Yorucu bir lig sonunda futbol sezonunun finalini Milli Takım yaptı. Ter atılan Bulgaristan maçının ardından bu sefer kazanmak zorunda olduğumuz Kazakistan deplasmanındaydık. Bulgaristan maçından pek farklı olmayacağını düşünmekteydik çünkü çok kötü bir dönem geçirmiştik ve daha fazla sürprize yer verme lüksümüz yoktu. Grubun en kötü 2 takımı Letonya ve Kazakistan. Letonya'daki kayıptan sonra buradan da galip gelememek demek hiçbir bahane kabul etmeksizin büyük bir felaket demekti. ''Formanızı koysanız kazanırsınız''derler ya işte öyle bir maç. Maçın sonunda bu devreye girdi zaten fakat tam manasıyla ucuz atlattık.


Fatih Terim Hollanda maçındaki düzeni bozmadı. Yalnızca Gökhan Töre yerine Hakan Çalhanoğlu sağ önde başladı. Hollanda maçı gibi gelişmedi maç çünkü bu sefer savunan değil gol atması gereken taraf Milli Takım'dı. Bizim bu tip maçlarda klasik yavaş oyunumuz rakibin ekmeğine yağ sürdü yine. En büyük 2 yaratıcı oyuncumuz kanatta Arda ve Mehmet kanatta olunca, Selçuk alışık olduğu yerin biraz önünde oynadığı zaman geriden attığı pasları bu sefer o kalabalıktan dolayı atamayınca içinden çıkılmaz bir hal aldı bir ara maç bizim tarafımızdan. Rakibin zaten yapacağı şeyler kısıtlı. Top bizdeyken 5 4 1 dayanabileceği kadar dayanacaklar başka çaresi yok. Birkaç tehlike atlatır gibi olduk ama sonra Hakan'ın duran topundan sonra rutin düzene geçildi. Rutin düzenin içinde sahneye İngiliz Hakem çıkmaya başladı. Düdük çalmamak konusunda bayağı inatçıydı. Galiba bu hakemin hele hele penaltı vermesi için ne olması lazım bilemiyorum. Hakem maçtan 2.yarının başında tamamen koptu zaten. Volkan Şen'in kafasına basıyor adam hakem faul bile vermiyor!

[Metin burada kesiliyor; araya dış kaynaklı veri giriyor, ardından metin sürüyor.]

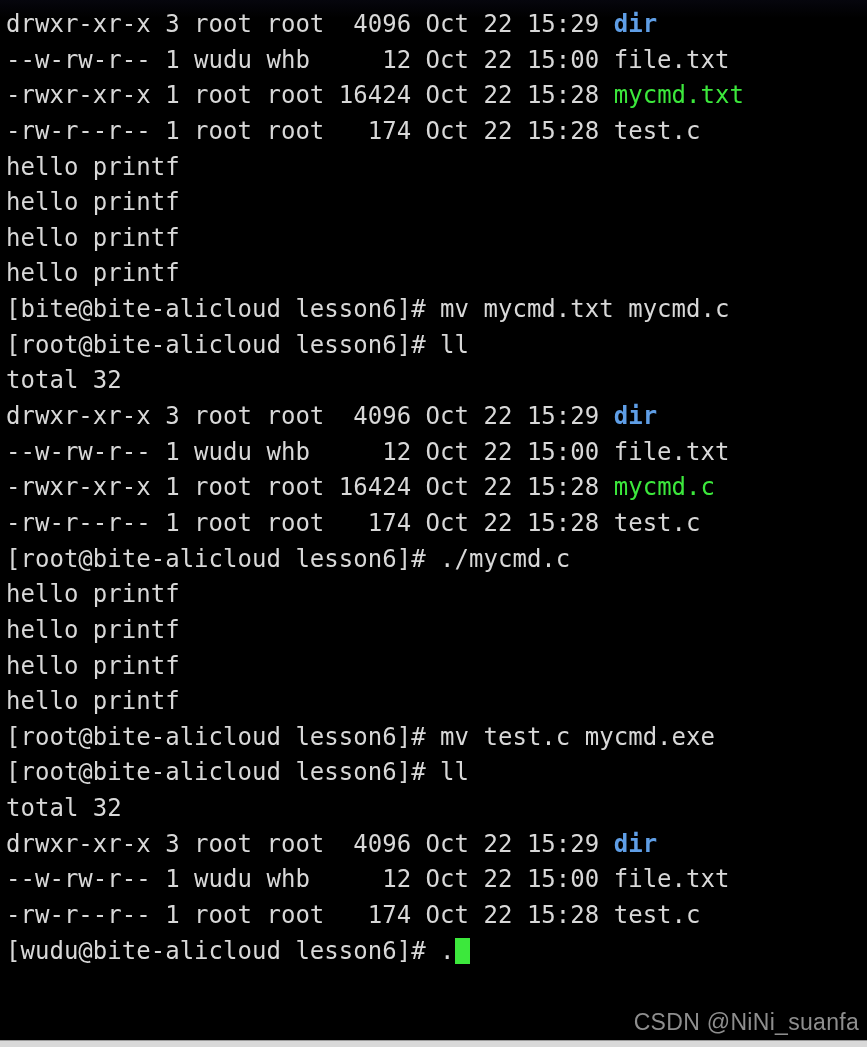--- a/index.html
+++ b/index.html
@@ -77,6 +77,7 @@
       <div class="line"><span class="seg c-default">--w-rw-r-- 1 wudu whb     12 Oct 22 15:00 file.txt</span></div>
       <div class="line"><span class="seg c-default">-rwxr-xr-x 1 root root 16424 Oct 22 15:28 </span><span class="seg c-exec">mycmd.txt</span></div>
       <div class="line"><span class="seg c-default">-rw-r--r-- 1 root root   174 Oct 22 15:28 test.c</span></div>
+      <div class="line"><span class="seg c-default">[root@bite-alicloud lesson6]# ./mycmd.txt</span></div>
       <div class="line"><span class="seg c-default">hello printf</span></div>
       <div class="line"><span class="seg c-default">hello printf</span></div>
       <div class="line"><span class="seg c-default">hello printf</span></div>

Ya tamam ya devam konusunu içeren son 45 dakikada Mehmet Ekici kendi asıl bölgesine geçince ve sağa Volkan Şen gelince düşündüğümüz düzene geçtik. Buna rağmen ilk yarıdan daha kötü 2.başı başlangıcı yaptığımızı söyleyebiliriz. Böyle maçlarda eğer gol lazımsa tek kale oynamak lazım. Biz bunu yapamadığımız gibi rakibi de cesaretlendirdik. Umut kozunu oynayıp çift forvete dönünce gol kaçırma yarışı başladı. Burak çok bariz 2 ve Umut kale dibinden pozisyonu gole çeviremedi. Kazakistan maçını konuşurken nelerden bahsediyoruz inanılır gibi değil! Enteresan bir toplumuz gerçekten. Her zamanki gibi yumurta kapıya dayanınca 83'te golü Arda Turan ile bulduk. Bu maçın en önemli pozitif tarafı genç Emre. Gelişmesini sürdürürse çok ciddi yerlere gelecek gibi gözüküyor. Oyuna girdikten sonra soldan hücum yapmaya başladık. Arda da rahatladı. O rahatlıkla sağdan Gökhan'ın kestiği topta ceza sahası içinde Burak'ın indirdiği topta Arda Turan vardı. Golden sonra çok yorulduğunu ve değişiklik hakkımız olup olmadığını sordu kenara. Kazakistan bu kadar yordu bizi yani tebrik etmek lazım!



Maç biter bitmez herkes birbirine sarıldı. Ne düşüneceğimi şaşırdım. Çok kritik bir galibiyet ama rakibin durumu çok açık. Bu maç çok daha erken bitmeliydi. Ne hakem ne başka bir şey. En azından umutlarımızı devam ettiriyoruz. Son dakikalarda facianın eşiğinden döndük.